E1-3-FrM-11 Investigation of the Wear Resistance of TiN/TiAlN, CrN/TiAlN and CrAlN/TiAlN Double Layer Coated Stainless Steel at Elevated Temperatures
Akeem Adesina, Ahmad Sorour (King Fahd University of Petroleum and Minerals, Saudi Arabia)
TiAlN coating is now widely being used as protective coatings against wear and abrasion in turbomachinery, cutting tools and aerospace applications. This is due to its superior mechanical and tribological properties at both low and high temperatures over commonly used TiN coating. However, increasing demands on hard coatings due to increased productivity, new tool applications such as high-speed cutting, dry cutting and/or extreme operating environment have necessitated the need for improved coating performance. Coating architecture, microstructural and compositional modification, as well as advanced deposition technologies, are among methods currently being researched to further improve properties of TiAlN and other hard coatings. The use of an interlayer coating is well known to improve adhesion, corrosion and wear resistance properties. Several efforts are being tailored in order to improve the performance efficiency of TiAlN at elevated temperatures through the use of layers and multi-layered deposits.
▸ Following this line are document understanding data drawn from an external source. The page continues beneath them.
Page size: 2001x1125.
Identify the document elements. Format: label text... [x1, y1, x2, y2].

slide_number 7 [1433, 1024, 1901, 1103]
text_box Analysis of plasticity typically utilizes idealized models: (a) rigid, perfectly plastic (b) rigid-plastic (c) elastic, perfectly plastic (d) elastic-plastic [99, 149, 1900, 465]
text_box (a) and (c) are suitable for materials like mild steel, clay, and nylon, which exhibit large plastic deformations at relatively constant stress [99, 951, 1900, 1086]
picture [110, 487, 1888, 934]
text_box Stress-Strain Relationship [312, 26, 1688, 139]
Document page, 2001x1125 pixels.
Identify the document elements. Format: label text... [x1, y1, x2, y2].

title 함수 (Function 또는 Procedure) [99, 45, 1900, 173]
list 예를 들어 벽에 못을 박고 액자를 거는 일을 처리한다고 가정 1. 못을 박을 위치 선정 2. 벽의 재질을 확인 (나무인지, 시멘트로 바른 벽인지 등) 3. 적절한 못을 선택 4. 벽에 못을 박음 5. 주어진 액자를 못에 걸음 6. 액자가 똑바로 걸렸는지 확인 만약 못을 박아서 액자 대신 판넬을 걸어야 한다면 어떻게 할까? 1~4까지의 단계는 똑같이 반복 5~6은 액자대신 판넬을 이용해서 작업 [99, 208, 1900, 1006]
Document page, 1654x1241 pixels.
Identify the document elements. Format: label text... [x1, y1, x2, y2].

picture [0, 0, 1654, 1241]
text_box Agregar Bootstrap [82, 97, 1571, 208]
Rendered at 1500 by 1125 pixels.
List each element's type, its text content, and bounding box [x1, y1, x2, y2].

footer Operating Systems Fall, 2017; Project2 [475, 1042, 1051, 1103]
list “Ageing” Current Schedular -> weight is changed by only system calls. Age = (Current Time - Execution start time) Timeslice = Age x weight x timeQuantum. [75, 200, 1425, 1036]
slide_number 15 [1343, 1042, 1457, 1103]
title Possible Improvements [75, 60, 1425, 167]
This study is aimed at investigating the wear resistance and the effect of TiN, CrN and CrAlN as interlayers for TiAlN at elevated temperatures. The wear behavior of these double layer coatings will be evaluated under reciprocating wear test configuration at room temperature, 250 and 500 oC and compared to the monolayer TiAlN coating (without interlayer) to reveal the role of the interlayer coatings. An attempt will be made to investigate both surface and subsurface damages during wear. 3D optical profilometer, scanning electron microscope (FE-SEM) and energy dispersion spectroscopy (EDS) will be utilized to understand the wear damages and underlying mechanisms. The structural and mechanical characterization of the coatings analyzed using X-ray diffraction (XRD) technique and microindentation, respectively, will also be examined and discussed in light of the wear behavior.